Byrne, who was in Mumbai on Monday, told DNA that the issue was complex as well as tricky. "The difficulty lays in balancing the economic aspects with the technical ones. If you go to standard engines for everyone, you remove the incentive for lot of major manufacturers for wanting to participate in F1 because most of the manufacturer's input is largely on the engine side. A team like Honda, for example, uses F1 as a training ground for their engineers. With a standard engine, you have removed this possibility for them. Quite understandably top teams are going to be against it," he remarked.
Byrne said that it was not a question of merely putting a name tag of the engine maker on the cam cover. "I don't think it's fundamentally about public's perception. The manufacturer's involvement is largely on the engine side. They are not going to support the introduction of standard engine."

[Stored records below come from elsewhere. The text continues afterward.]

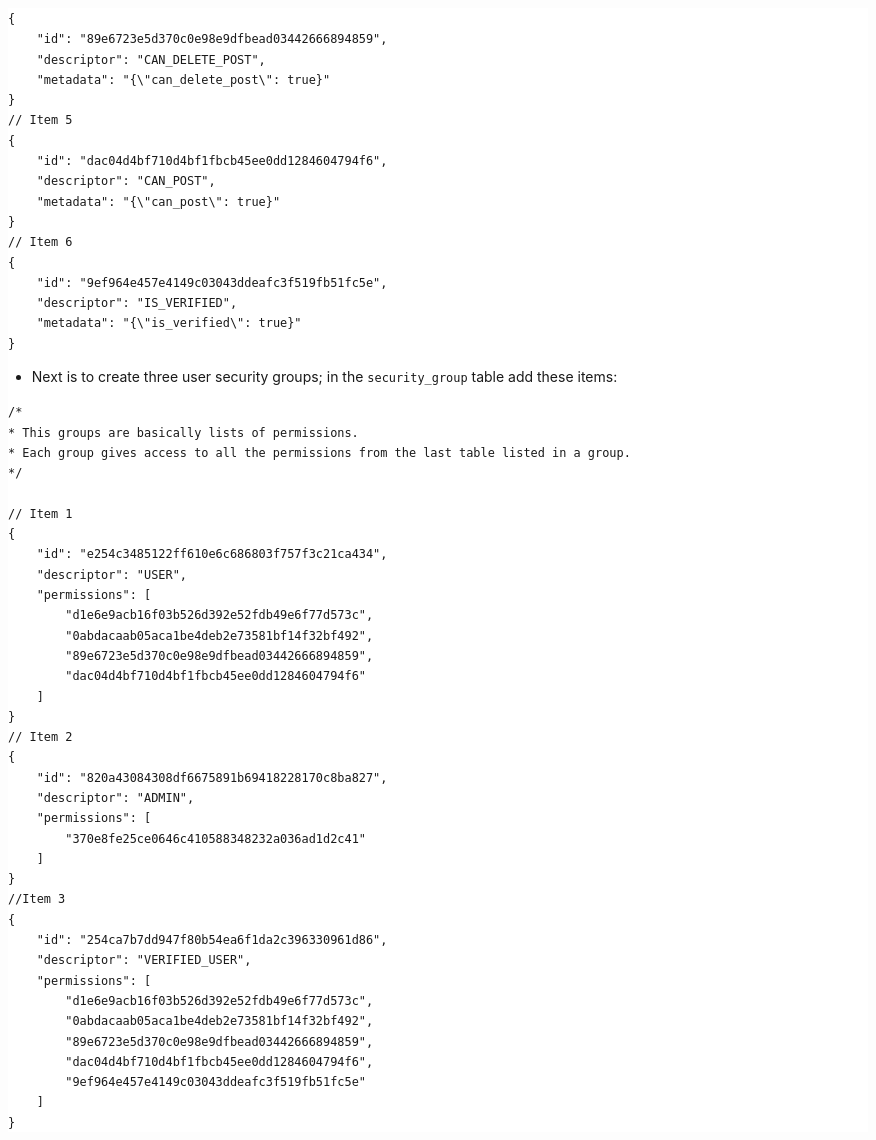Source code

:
 ```jsonc
{
    "id": "89e6723e5d370c0e98e9dfbead03442666894859",
    "descriptor": "CAN_DELETE_POST",
    "metadata": "{\"can_delete_post\": true}"
}
// Item 5
{
    "id": "dac04d4bf710d4bf1fbcb45ee0dd1284604794f6",
    "descriptor": "CAN_POST",
    "metadata": "{\"can_post\": true}"
}
// Item 6
{
    "id": "9ef964e457e4149c03043ddeafc3f519fb51fc5e",
    "descriptor": "IS_VERIFIED",
    "metadata": "{\"is_verified\": true}"
}
```

- Next is to create three user security groups; in the `security_group` table add these items:

```jsonc
/*
* This groups are basically lists of permissions.
* Each group gives access to all the permissions from the last table listed in a group.
*/

// Item 1
{
    "id": "e254c3485122ff610e6c686803f757f3c21ca434",
    "descriptor": "USER",
    "permissions": [
        "d1e6e9acb16f03b526d392e52fdb49e6f77d573c",
        "0abdacaab05aca1be4deb2e73581bf14f32bf492",
        "89e6723e5d370c0e98e9dfbead03442666894859",
        "dac04d4bf710d4bf1fbcb45ee0dd1284604794f6"
    ]
}
// Item 2
{
    "id": "820a43084308df6675891b69418228170c8ba827",
    "descriptor": "ADMIN",
    "permissions": [
        "370e8fe25ce0646c410588348232a036ad1d2c41"
    ]
}
//Item 3
{
    "id": "254ca7b7dd947f80b54ea6f1da2c396330961d86",
    "descriptor": "VERIFIED_USER",
    "permissions": [
        "d1e6e9acb16f03b526d392e52fdb49e6f77d573c",
        "0abdacaab05aca1be4deb2e73581bf14f32bf492",
        "89e6723e5d370c0e98e9dfbead03442666894859",
        "dac04d4bf710d4bf1fbcb45ee0dd1284604794f6",
        "9ef964e457e4149c03043ddeafc3f519fb51fc5e"
    ]
}
```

Byrne however said that the smaller teams were for standard engines as they were are easy to purchase and run.
Rory Byrne, who is one of the most successful designers in Formula One, believes the existence of small teams is crucial for Formula One and that rules should be made that allow these teams to compete.
Byrne dismissed suggestions that small teams are inconsequential. "First of all, if you take out small teams from the grid, it would be less of a spectacle. Also, it isn't that small teams have not performed. This year, one such team won a race from pole position," Byrne remarked. He was referring to the brilliant performance of Scuderia Toro Rosso this year.
However, Byrne believes it is not only the car's performance that matters. Having worked with the likes of Ayrton Senna and Michael Schumacher, he knows the amount of difference a driver can make. "The increased sophistication has meant that the driver's element is changing. With such powerful data acquisition techniques, you don't have to rely on drivers for their inputs. And yet, a driver's ability becomes more important since he needs to be aware of how the car works and what he should be done in order to optimise the performance."
Byrne said that in the next few years F1 cars would be undergoing drastic changes as far as its design and operation is concerned. "Environmental concerns and cost reduction would mean that by 2011, there will be a 20 to 30 per cent in fuel consumption while by 2015, the reduction will be by 50 per cent," he said.
Byrne, who was a part of FIA appointed committee to suggest design changes in order to facilitate overtaking, said that he had recommended an increase in mechanical grip and reduction of aerodynamic grip. "When these changes come in to effect, the cars will look completely different," he said.